===== RAW DATA =====

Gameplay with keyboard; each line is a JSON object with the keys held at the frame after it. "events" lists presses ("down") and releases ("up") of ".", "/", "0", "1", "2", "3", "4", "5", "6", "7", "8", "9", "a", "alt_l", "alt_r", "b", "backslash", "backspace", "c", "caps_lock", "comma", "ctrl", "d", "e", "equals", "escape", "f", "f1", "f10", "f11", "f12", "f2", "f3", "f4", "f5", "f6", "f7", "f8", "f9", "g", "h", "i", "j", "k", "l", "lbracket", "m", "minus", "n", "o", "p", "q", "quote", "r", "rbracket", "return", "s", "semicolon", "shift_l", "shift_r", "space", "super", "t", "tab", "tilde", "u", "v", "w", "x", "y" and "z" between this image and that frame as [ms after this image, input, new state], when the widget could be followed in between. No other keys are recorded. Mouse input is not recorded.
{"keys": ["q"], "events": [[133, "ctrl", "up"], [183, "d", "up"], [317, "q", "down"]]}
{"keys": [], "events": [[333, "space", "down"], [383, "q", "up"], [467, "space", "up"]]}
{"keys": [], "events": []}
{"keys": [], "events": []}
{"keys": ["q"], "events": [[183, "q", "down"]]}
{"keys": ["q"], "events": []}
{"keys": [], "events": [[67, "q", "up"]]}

=====

▸ WORK REQUIRED: Once more, write out all of the entries above exactly.

▸ TASK SOLUTION:
Gameplay with keyboard; each line is a JSON object with the keys held at the frame after it. "events" lists presses ("down") and releases ("up") of ".", "/", "0", "1", "2", "3", "4", "5", "6", "7", "8", "9", "a", "alt_l", "alt_r", "b", "backslash", "backspace", "c", "caps_lock", "comma", "ctrl", "d", "e", "equals", "escape", "f", "f1", "f10", "f11", "f12", "f2", "f3", "f4", "f5", "f6", "f7", "f8", "f9", "g", "h", "i", "j", "k", "l", "lbracket", "m", "minus", "n", "o", "p", "q", "quote", "r", "rbracket", "return", "s", "semicolon", "shift_l", "shift_r", "space", "super", "t", "tab", "tilde", "u", "v", "w", "x", "y" and "z" between this image and that frame as [ms after this image, input, new state], when the widget could be followed in between. No other keys are recorded. Mouse input is not recorded.
{"keys": ["q"], "events": [[133, "ctrl", "up"], [183, "d", "up"], [317, "q", "down"]]}
{"keys": [], "events": [[333, "space", "down"], [383, "q", "up"], [467, "space", "up"]]}
{"keys": [], "events": []}
{"keys": [], "events": []}
{"keys": ["q"], "events": [[183, "q", "down"]]}
{"keys": ["q"], "events": []}
{"keys": [], "events": [[67, "q", "up"]]}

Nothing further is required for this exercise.